The answer must be an exact copy of the records, with no pictures in it.
▬▬▬▬▬▬
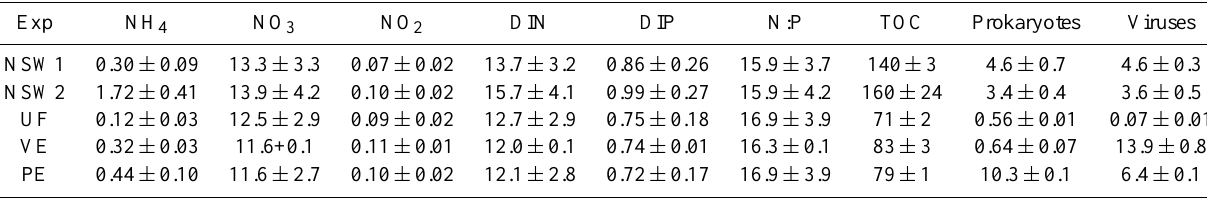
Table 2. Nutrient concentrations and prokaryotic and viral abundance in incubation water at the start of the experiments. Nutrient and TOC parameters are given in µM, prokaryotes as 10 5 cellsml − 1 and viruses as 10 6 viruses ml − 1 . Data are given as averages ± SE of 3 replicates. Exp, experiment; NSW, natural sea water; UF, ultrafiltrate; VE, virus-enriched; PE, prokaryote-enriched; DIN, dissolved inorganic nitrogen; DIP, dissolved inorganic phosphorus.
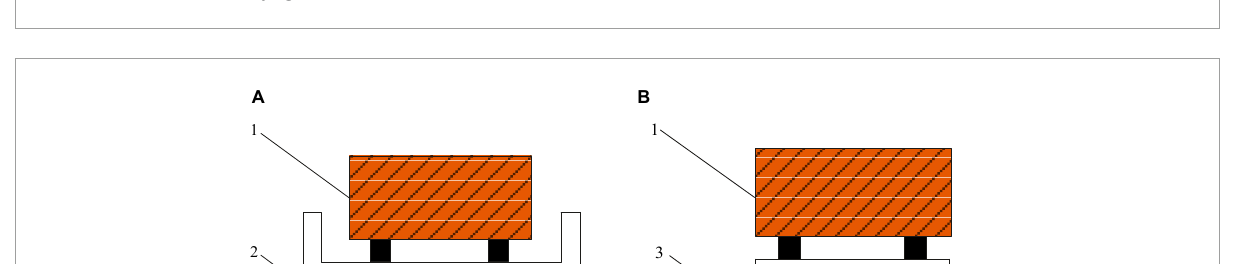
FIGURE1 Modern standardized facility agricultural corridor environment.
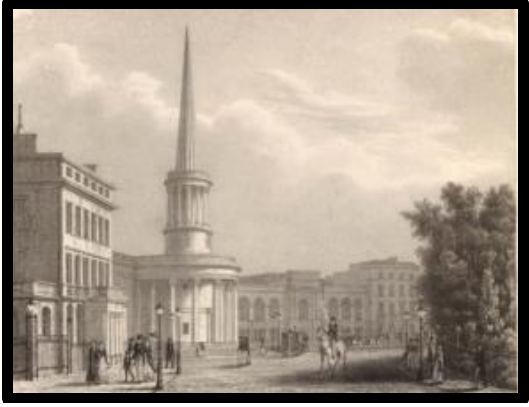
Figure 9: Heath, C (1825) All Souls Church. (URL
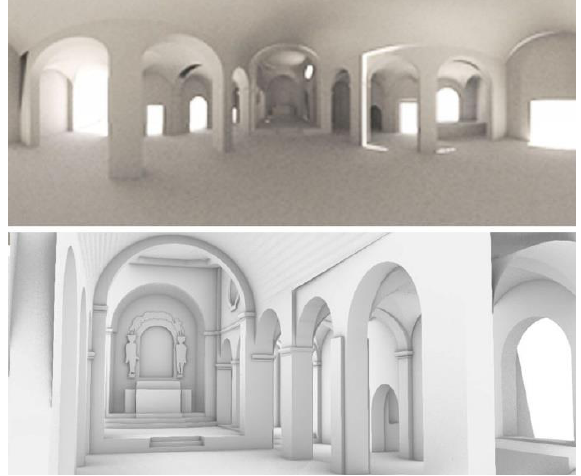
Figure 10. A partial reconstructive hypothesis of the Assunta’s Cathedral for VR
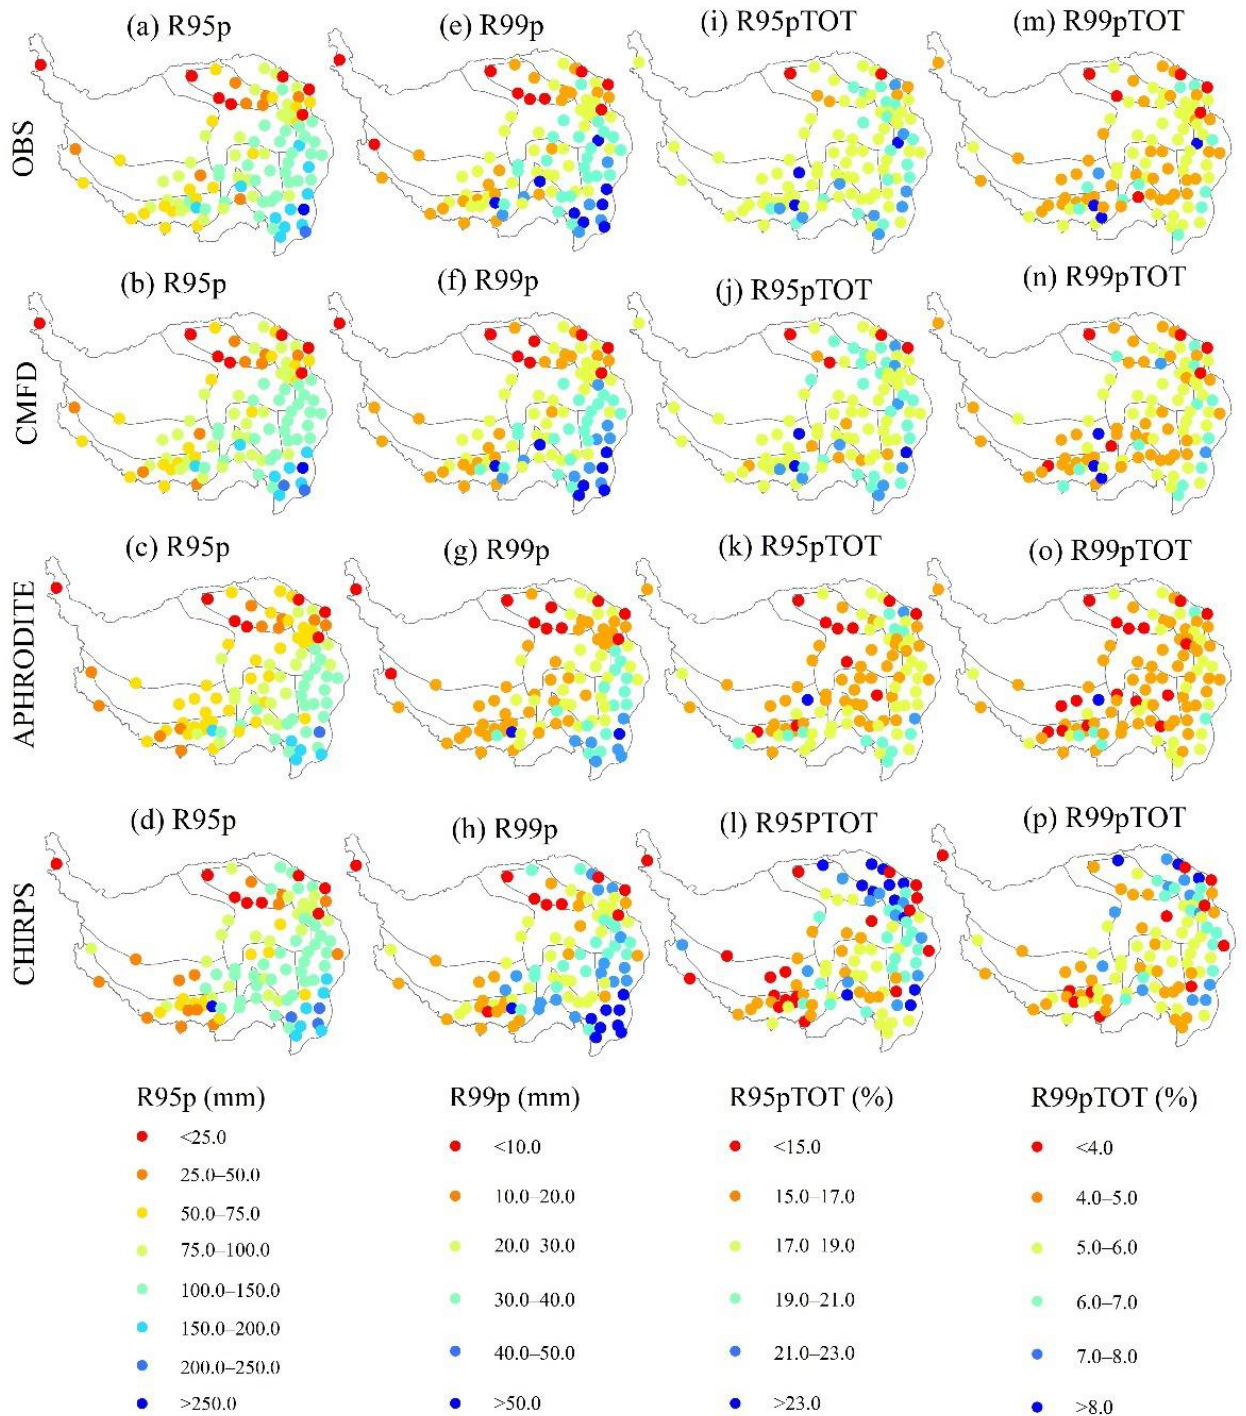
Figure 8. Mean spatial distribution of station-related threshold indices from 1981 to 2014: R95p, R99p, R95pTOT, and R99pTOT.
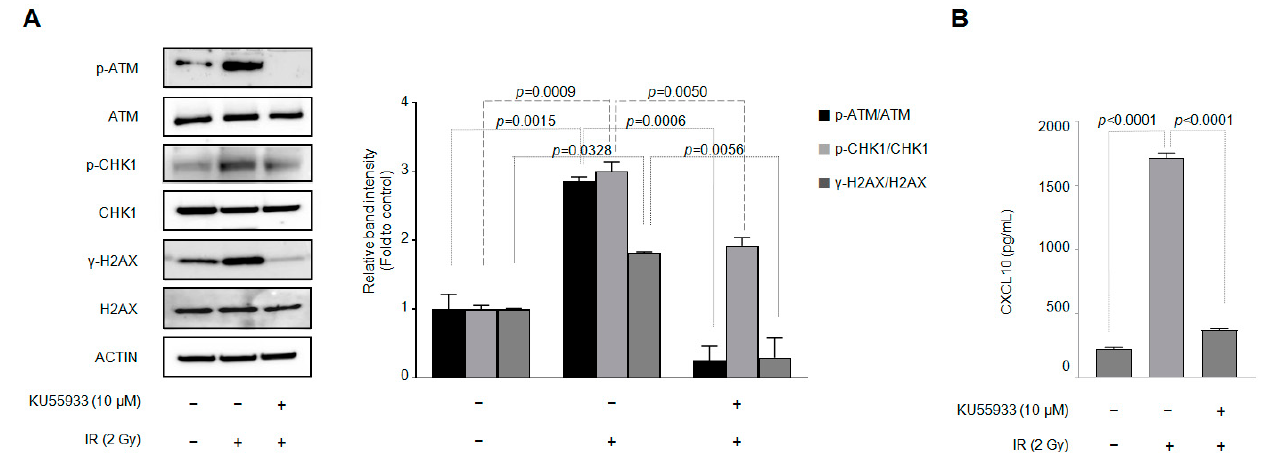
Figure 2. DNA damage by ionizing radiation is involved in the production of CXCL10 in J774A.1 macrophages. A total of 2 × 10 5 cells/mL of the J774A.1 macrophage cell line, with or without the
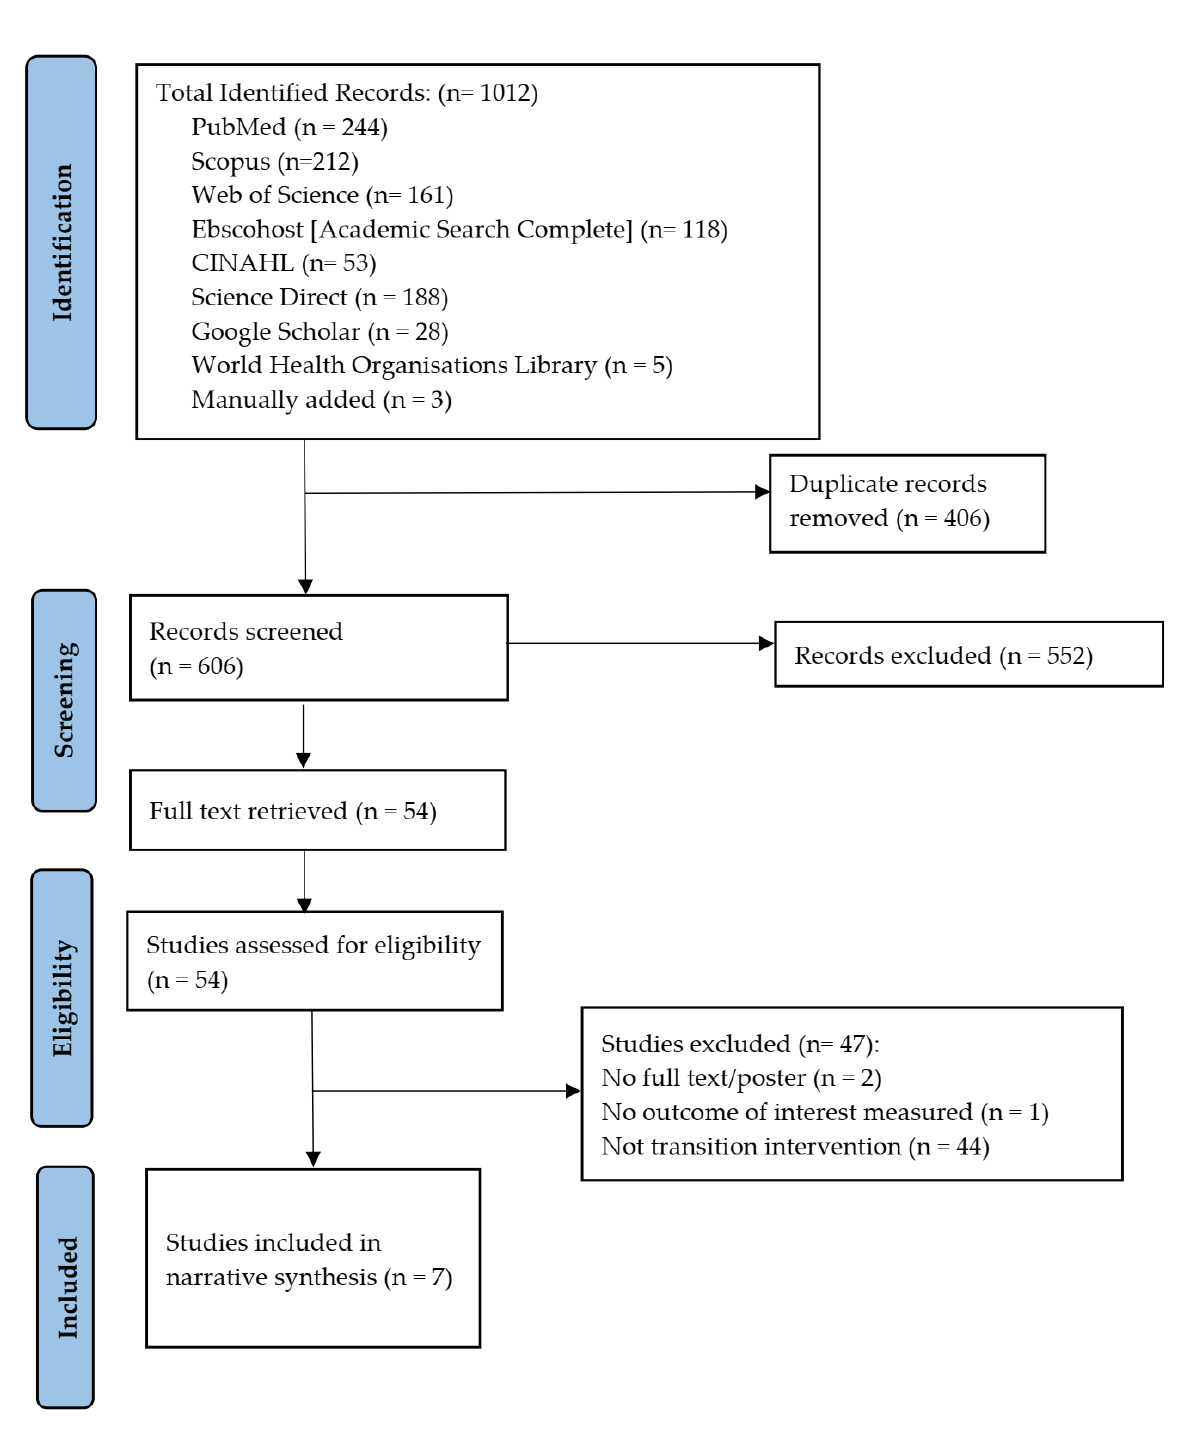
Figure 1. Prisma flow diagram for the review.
▬▬▬▬▬▬
## TASK OUTPUT
Table 2. Nutrient concentrations and prokaryotic and viral abundance in incubation water at the start of the experiments. Nutrient and TOC parameters are given in µM, prokaryotes as 10 5 cellsml − 1 and viruses as 10 6 viruses ml − 1 . Data are given as averages ± SE of 3 replicates. Exp, experiment; NSW, natural sea water; UF, ultrafiltrate; VE, virus-enriched; PE, prokaryote-enriched; DIN, dissolved inorganic nitrogen; DIP, dissolved inorganic phosphorus.
FIGURE1 Modern standardized facility agricultural corridor environment.
Figure 9: Heath, C (1825) All Souls Church. (URL
Figure 10. A partial reconstructive hypothesis of the Assunta’s Cathedral for VR
Figure 8. Mean spatial distribution of station-related threshold indices from 1981 to 2014: R95p, R99p, R95pTOT, and R99pTOT.
Figure 2. DNA damage by ionizing radiation is involved in the production of CXCL10 in J774A.1 macrophages. A total of 2 × 10 5 cells/mL of the J774A.1 macrophage cell line, with or without the
Figure 1. Prisma flow diagram for the review.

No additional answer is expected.